Exercise goal
Each line from the beginning of the data below through the line containing "Table 3. Trends" should be repeated exactly, please.

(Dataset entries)
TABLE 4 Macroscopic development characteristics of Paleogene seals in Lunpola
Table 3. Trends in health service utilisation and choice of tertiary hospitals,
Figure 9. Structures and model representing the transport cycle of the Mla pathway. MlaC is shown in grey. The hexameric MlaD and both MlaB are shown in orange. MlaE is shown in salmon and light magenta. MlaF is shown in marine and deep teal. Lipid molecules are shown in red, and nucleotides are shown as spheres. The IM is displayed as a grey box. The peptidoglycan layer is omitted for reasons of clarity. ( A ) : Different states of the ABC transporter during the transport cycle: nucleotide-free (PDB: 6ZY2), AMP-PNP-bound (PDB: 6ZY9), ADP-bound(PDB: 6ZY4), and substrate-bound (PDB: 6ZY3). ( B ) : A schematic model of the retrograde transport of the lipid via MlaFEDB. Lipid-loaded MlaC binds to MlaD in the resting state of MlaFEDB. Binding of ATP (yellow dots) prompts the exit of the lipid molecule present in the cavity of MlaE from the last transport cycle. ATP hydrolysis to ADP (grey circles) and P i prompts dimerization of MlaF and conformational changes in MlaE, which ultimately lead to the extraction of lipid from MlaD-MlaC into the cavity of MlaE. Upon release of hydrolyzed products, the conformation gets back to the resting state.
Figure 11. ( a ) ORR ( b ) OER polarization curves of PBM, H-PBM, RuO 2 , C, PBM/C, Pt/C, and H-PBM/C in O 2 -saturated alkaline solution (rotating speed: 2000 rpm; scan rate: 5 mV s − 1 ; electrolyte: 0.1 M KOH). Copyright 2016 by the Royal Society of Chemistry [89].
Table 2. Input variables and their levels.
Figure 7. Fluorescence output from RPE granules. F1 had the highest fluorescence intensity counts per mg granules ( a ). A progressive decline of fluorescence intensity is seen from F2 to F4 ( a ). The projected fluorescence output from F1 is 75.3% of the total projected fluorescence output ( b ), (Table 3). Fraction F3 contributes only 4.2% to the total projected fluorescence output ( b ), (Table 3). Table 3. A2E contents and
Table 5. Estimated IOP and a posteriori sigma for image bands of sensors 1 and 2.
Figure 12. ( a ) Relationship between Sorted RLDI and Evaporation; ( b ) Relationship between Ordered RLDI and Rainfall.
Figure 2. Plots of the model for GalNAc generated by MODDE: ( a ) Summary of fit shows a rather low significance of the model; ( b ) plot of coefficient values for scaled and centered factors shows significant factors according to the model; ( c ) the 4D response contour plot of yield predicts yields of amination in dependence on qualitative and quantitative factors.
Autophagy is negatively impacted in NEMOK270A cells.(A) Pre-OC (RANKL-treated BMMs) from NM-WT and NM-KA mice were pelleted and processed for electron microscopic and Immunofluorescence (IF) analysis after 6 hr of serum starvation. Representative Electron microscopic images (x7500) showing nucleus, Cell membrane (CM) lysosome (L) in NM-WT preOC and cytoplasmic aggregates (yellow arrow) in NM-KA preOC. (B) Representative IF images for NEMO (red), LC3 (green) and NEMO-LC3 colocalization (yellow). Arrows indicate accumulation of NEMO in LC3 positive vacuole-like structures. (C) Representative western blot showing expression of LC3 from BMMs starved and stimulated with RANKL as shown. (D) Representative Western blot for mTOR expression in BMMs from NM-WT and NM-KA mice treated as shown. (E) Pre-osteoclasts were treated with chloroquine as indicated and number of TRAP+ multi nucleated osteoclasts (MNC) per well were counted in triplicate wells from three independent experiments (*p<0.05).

Result of the task
TABLE 4 Macroscopic development characteristics of Paleogene seals in Lunpola
Table 3. Trends in health service utilisation and choice of tertiary hospitals,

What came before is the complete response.